= Beginning of Section =

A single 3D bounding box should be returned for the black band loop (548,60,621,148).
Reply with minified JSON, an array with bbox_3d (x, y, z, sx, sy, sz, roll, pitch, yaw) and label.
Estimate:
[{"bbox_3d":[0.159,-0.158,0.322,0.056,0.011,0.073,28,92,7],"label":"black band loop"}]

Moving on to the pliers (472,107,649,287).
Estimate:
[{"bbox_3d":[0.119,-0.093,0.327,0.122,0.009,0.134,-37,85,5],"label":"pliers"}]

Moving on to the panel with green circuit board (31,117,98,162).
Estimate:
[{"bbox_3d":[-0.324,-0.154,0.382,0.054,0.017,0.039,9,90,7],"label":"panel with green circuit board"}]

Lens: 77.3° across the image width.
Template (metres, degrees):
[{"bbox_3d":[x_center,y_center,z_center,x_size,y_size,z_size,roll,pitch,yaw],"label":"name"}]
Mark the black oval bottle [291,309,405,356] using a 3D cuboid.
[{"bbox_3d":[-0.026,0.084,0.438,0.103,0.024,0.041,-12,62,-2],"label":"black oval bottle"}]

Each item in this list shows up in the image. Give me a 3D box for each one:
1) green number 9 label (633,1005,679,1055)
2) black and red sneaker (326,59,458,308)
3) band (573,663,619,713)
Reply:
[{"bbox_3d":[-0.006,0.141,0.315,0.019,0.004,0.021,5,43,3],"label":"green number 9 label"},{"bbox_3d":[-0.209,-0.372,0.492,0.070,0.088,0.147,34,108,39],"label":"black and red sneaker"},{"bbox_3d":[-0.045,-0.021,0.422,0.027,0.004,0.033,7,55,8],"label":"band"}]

= End of Section =

Exercise details:
Lines from the one containing "1) green number 9 label (633,1005,679,1055)" to the last line above, both included: copy these exactly and write nothing else.

Response for this exercise:
1) green number 9 label (633,1005,679,1055)
2) black and red sneaker (326,59,458,308)
3) band (573,663,619,713)
Reply:
[{"bbox_3d":[-0.006,0.141,0.315,0.019,0.004,0.021,5,43,3],"label":"green number 9 label"},{"bbox_3d":[-0.209,-0.372,0.492,0.070,0.088,0.147,34,108,39],"label":"black and red sneaker"},{"bbox_3d":[-0.045,-0.021,0.422,0.027,0.004,0.033,7,55,8],"label":"band"}]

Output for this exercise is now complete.